Nous avions commencé par les garages abritant deux motoneiges et du matériel, puis par les baraquements réservés aux visiteurs. En fait, deux chalets situés non loin du lac, au creux d’une petite crique sableuse. Chacun pouvait accueillir quatre personnes. Les gens qui venaient ici devaient se souvenir longtemps de ce paysage partagé entre eau et forêt. Janet était responsable de la décoration et de l’entretien. Malheur à qui rentrait les pieds sales : il en ressortait plus mort que vivant. Je ris en imaginant mon amie en mégère, du peu que je la connaissais, je ne la voyais pas dans ce rôle. Nous avions suivi la rive du lac. Une centaine de mètres nous séparaient d’un garage dans lequel étaient entreposés des canoës et des kayaks. En face, un petit ponton s’avançait sur l’eau. Marc, en rigolant, m’avait demandé si j’avais des compétences en matière de navigation, face à mon haussement d’épaules, il m’avait expliqué pourquoi.

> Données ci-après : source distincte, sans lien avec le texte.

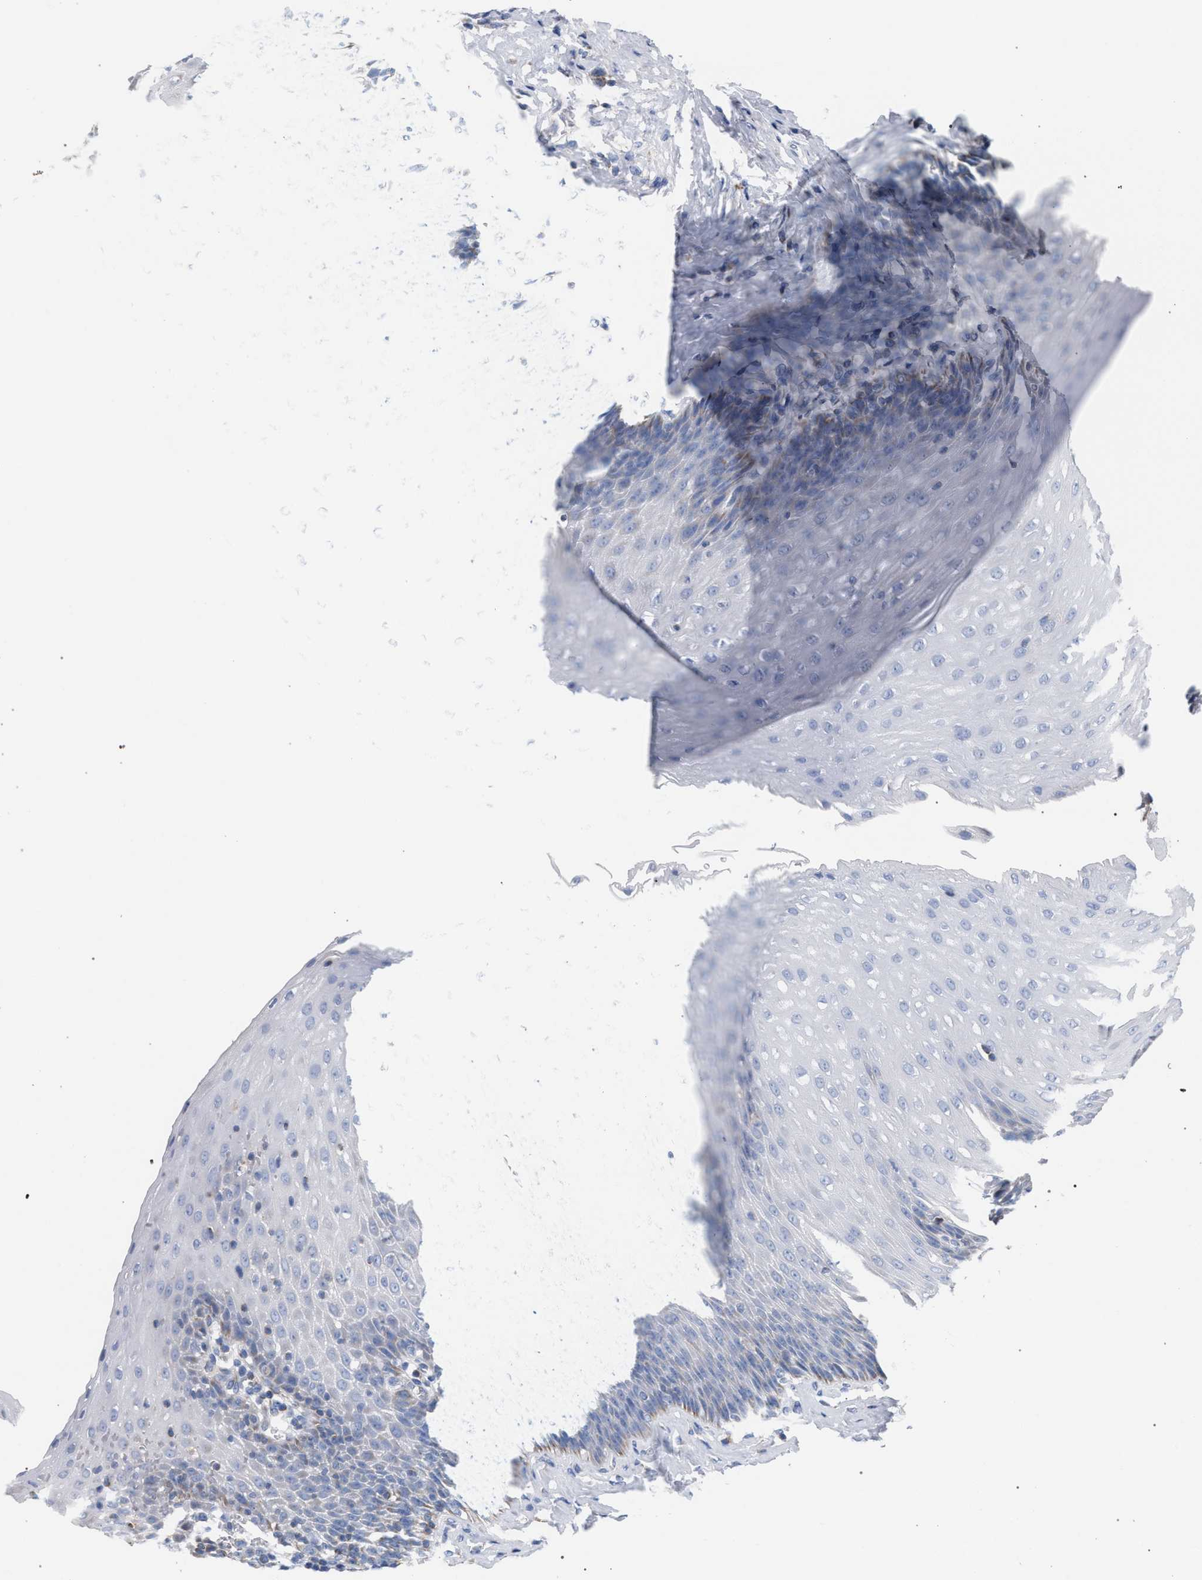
{"staining": {"intensity": "weak", "quantity": "<25%", "location": "cytoplasmic/membranous"}, "tissue": "esophagus", "cell_type": "Squamous epithelial cells", "image_type": "normal", "snomed": [{"axis": "morphology", "description": "Normal tissue, NOS"}, {"axis": "topography", "description": "Esophagus"}], "caption": "Immunohistochemistry histopathology image of benign esophagus: human esophagus stained with DAB (3,3'-diaminobenzidine) exhibits no significant protein expression in squamous epithelial cells.", "gene": "ECI2", "patient": {"sex": "female", "age": 61}}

« C’est une nouvelle activité que nous lançons, comme tu peux voir, les bateaux sont neufs. John s’occupera de la développer, il a les brevets, mais n’y arrivera pas tout seul. Nous avons enregistré beaucoup de requêtes et, pour l’instant, personne n’a répondu à notre annonce d’embauche afin de le seconder. La saison va démarrer, nous allons refuser du monde. »

Je lui rappelais que j’avais vécu cinq ans à Venise, et qu’avec mon père, nous avions une barque pour nous déplacer sur les canaux. Un permis de navigation était nécessaire, mais je doutais de sa validité ici, et de toute façon, mes papiers étaient restés en France. Toutefois, je pourrais aider.

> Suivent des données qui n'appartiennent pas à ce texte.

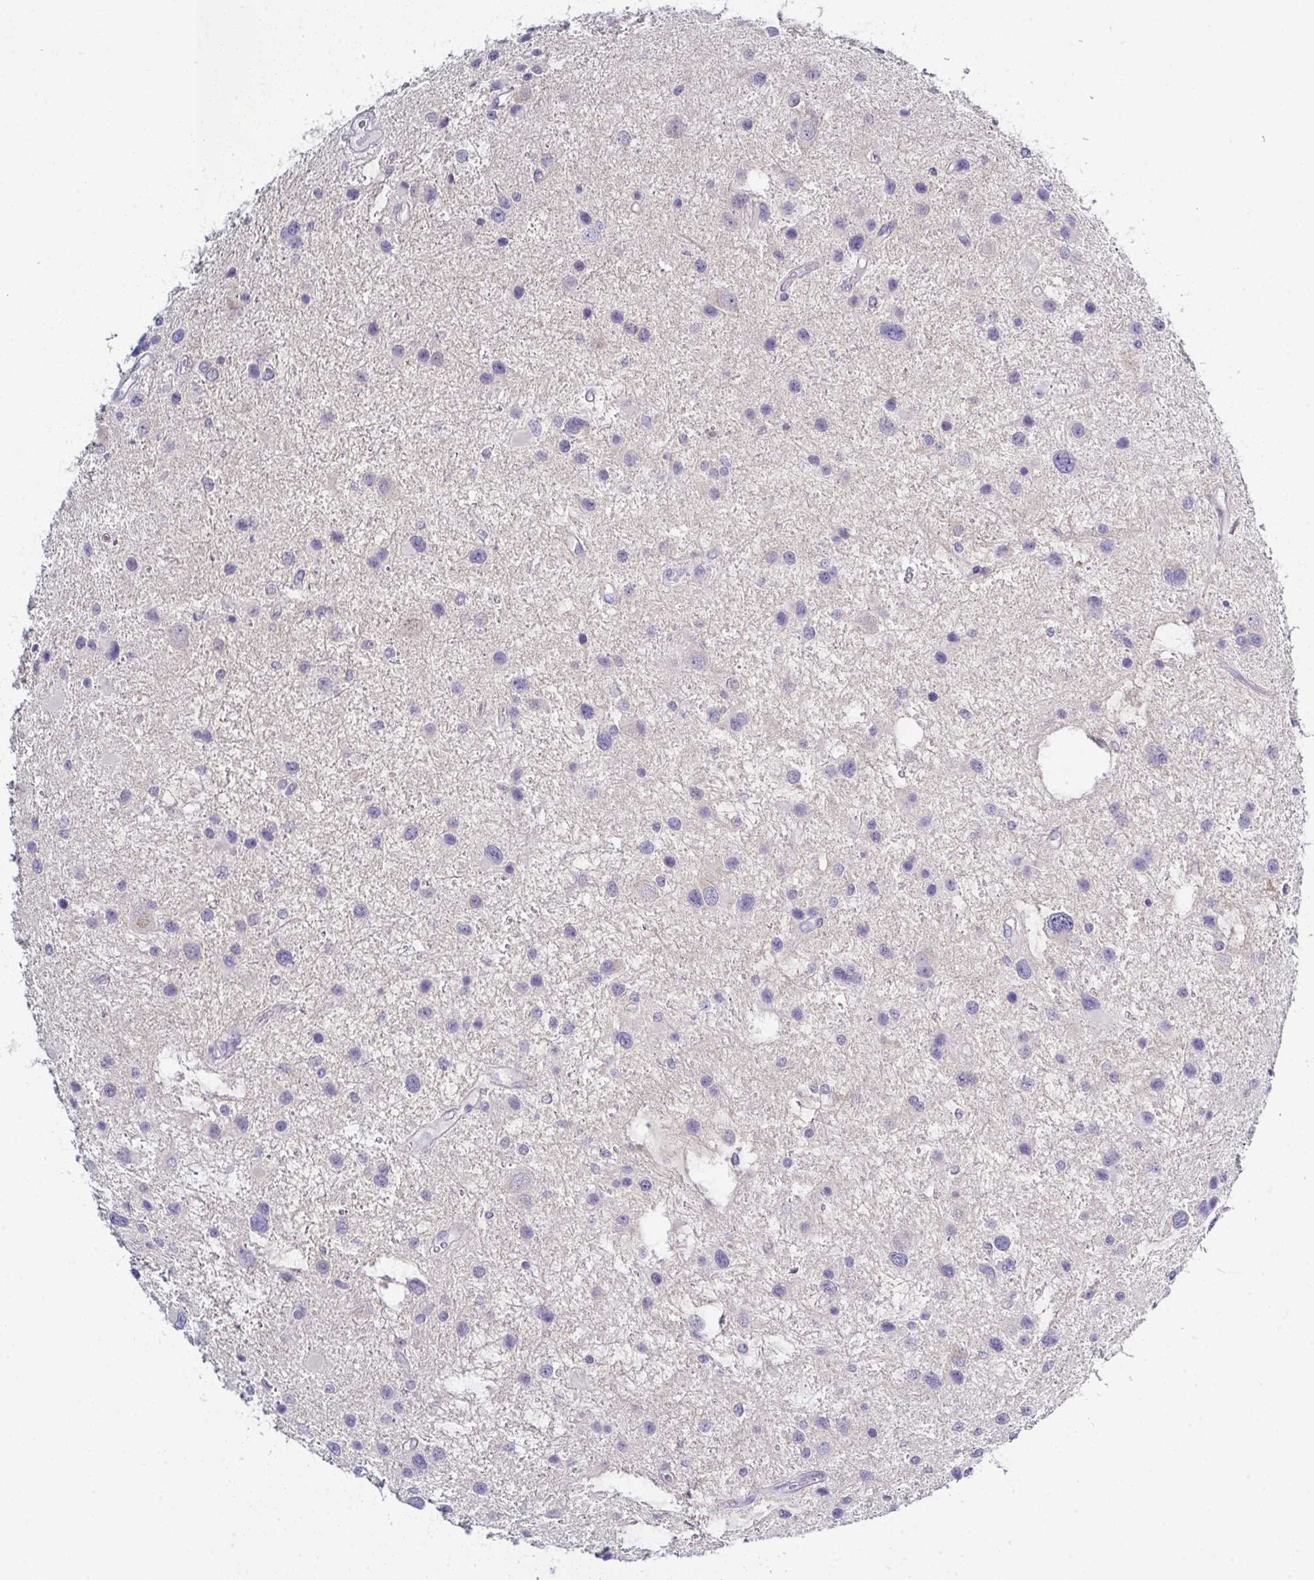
{"staining": {"intensity": "negative", "quantity": "none", "location": "none"}, "tissue": "glioma", "cell_type": "Tumor cells", "image_type": "cancer", "snomed": [{"axis": "morphology", "description": "Glioma, malignant, Low grade"}, {"axis": "topography", "description": "Brain"}], "caption": "Protein analysis of malignant glioma (low-grade) shows no significant positivity in tumor cells.", "gene": "CFAP97D1", "patient": {"sex": "female", "age": 32}}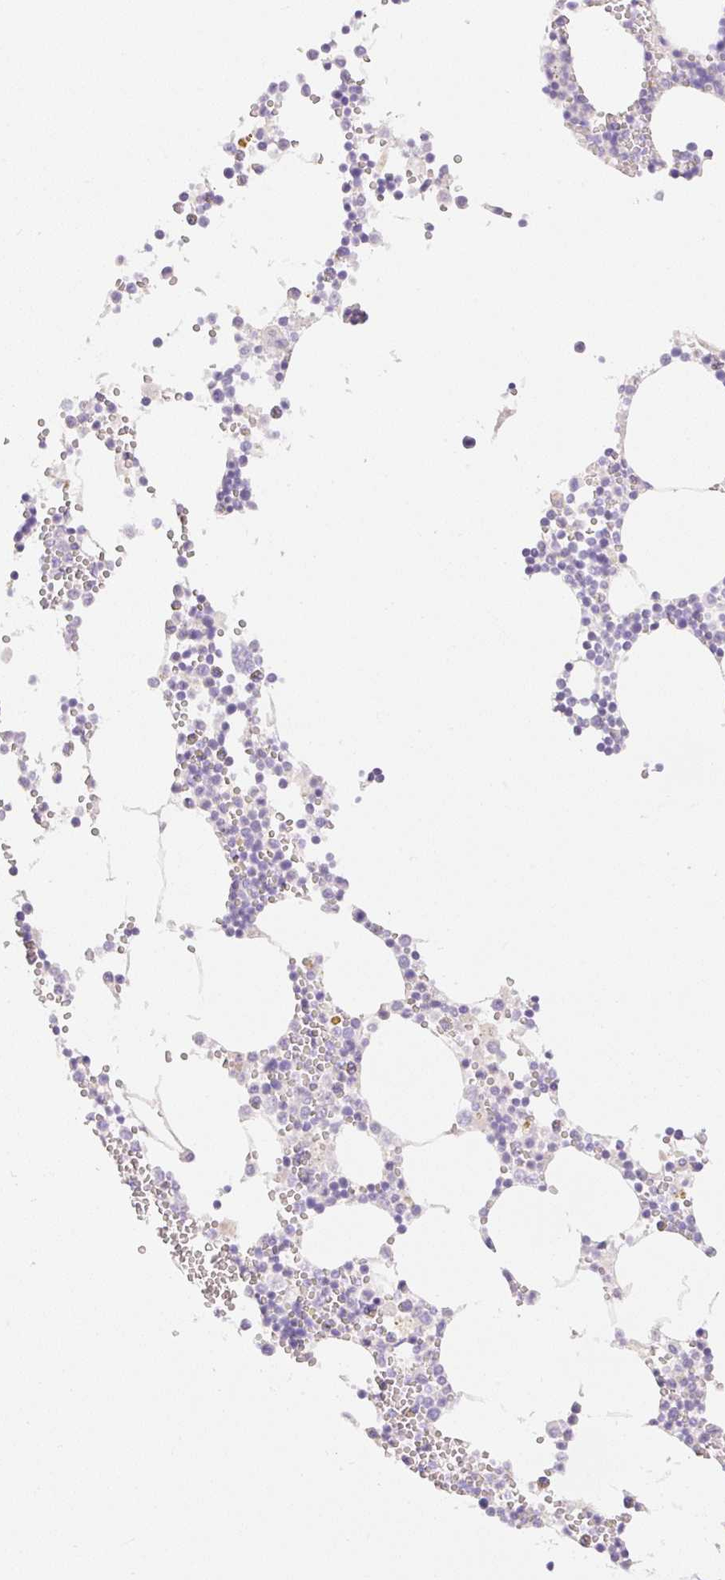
{"staining": {"intensity": "negative", "quantity": "none", "location": "none"}, "tissue": "bone marrow", "cell_type": "Hematopoietic cells", "image_type": "normal", "snomed": [{"axis": "morphology", "description": "Normal tissue, NOS"}, {"axis": "topography", "description": "Bone marrow"}], "caption": "An immunohistochemistry (IHC) image of normal bone marrow is shown. There is no staining in hematopoietic cells of bone marrow.", "gene": "MIA2", "patient": {"sex": "male", "age": 54}}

« D’ac ! », avait-il répondu avant d’ajouter « viens, je vais te présenter Vasco de Gama, Magellan, Colomb et toute la bande. »

Je compris qu’il me parlait des chiens Huskies. Leur enclos se trouvait derrière la maison de Ryan, d’ailleurs, le « Géant », comme j’allais le surnommer, s’occupait à nettoyer les niches. Chaque animal avait la sienne, construite par Marc, le grand luxe. Ces bêtes étaient d’une beauté incroyable, le bleu acier de leurs yeux m’électrisait.

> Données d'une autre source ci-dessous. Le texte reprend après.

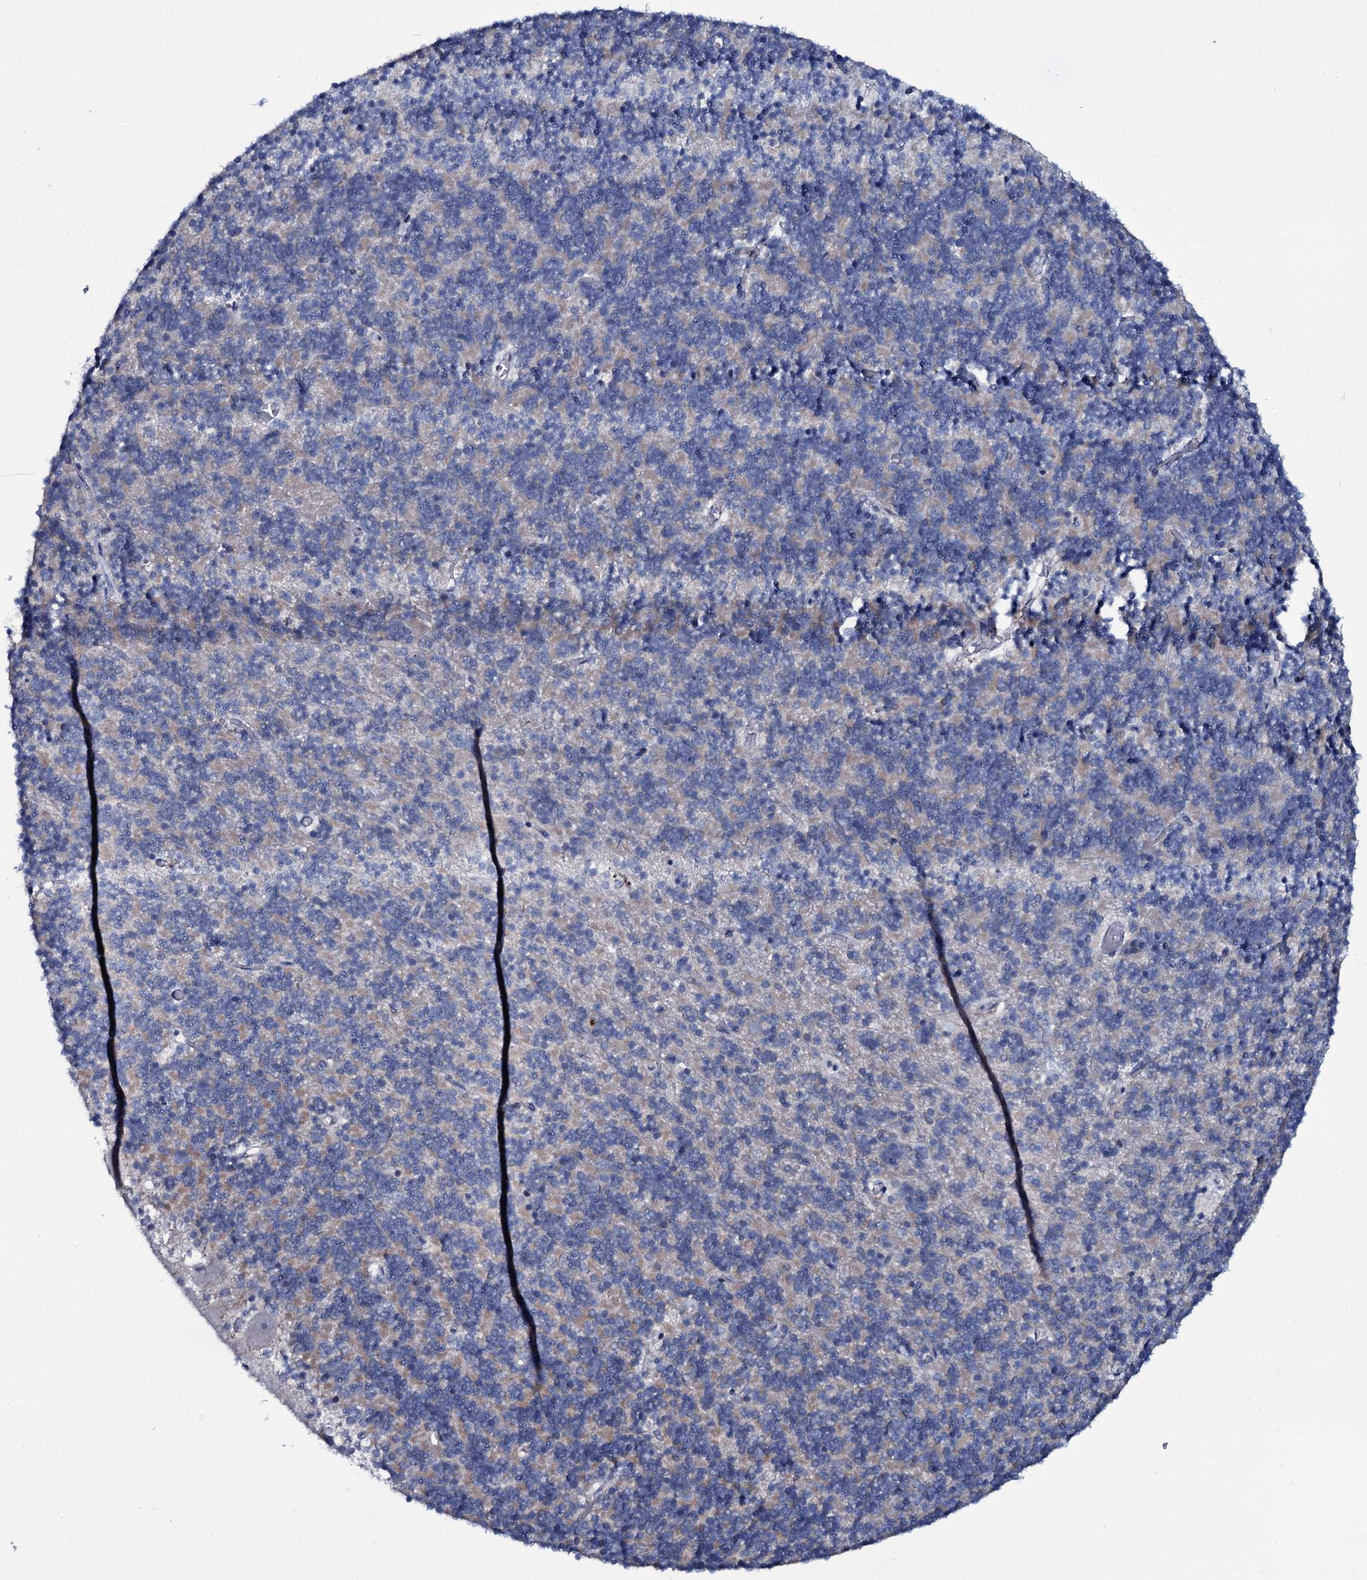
{"staining": {"intensity": "weak", "quantity": "<25%", "location": "cytoplasmic/membranous"}, "tissue": "cerebellum", "cell_type": "Cells in granular layer", "image_type": "normal", "snomed": [{"axis": "morphology", "description": "Normal tissue, NOS"}, {"axis": "topography", "description": "Cerebellum"}], "caption": "Immunohistochemistry (IHC) histopathology image of benign cerebellum: cerebellum stained with DAB (3,3'-diaminobenzidine) demonstrates no significant protein expression in cells in granular layer. The staining is performed using DAB brown chromogen with nuclei counter-stained in using hematoxylin.", "gene": "WIPF3", "patient": {"sex": "male", "age": 54}}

« Voilà la fierté de notre entreprise ! Nous avons commencé avec six chiens, à présent, ils sont seize, de quoi tracter deux traîneaux. Avec eux, nous organisons des balades et des treks de plusieurs jours lorsque le temps le permet. Nous avons bâti notre renommée avec eux, sans eux, nous n’existerions pas. Tu vois Vasco ? Sa niche domine la meute, c’est le chef incontesté. »

J’avais fait oui de la tête.

« Approche-toi doucement de lui et plonge ton regard dans le sien. Après, propose ta main, s’il te lèche la paume, c’est que tu l’as conquis. Ne t’inquiète pas, il ne te mordra pas. »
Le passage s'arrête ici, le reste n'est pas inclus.